• [Exercise details]: Output all entries exactly; images excluded.

══ Data for this task ══

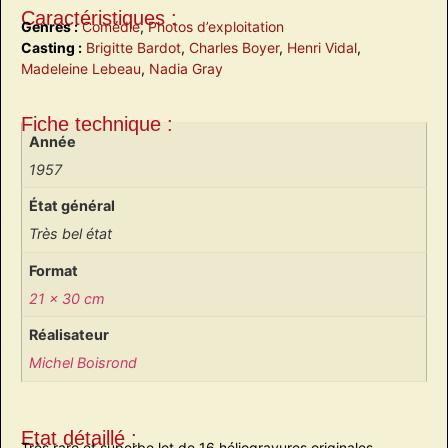
Caractéristiques :
Genres :
Comédie
,
Photos d’exploitation
Casting :
Brigitte Bardot
,
Charles Boyer
,
Henri Vidal
,
Madeleine Lebeau
,
Nadia Gray
Fiche technique :
Année
1957
État général
Très bel état
Format
21 x 30 cm
Réalisateur
Michel Boisrond
Etat détaillé :
Très rare et superbe lot de 16 héliogravures originales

═══

• [Your response]:
Caractéristiques :
Genres :
Comédie
,
Photos d’exploitation
Casting :
Brigitte Bardot
,
Charles Boyer
,
Henri Vidal
,
Madeleine Lebeau
,
Nadia Gray
Fiche technique :
Année
1957
État général
Très bel état
Format
21 x 30 cm
Réalisateur
Michel Boisrond
Etat détaillé :
Très rare et superbe lot de 16 héliogravures originales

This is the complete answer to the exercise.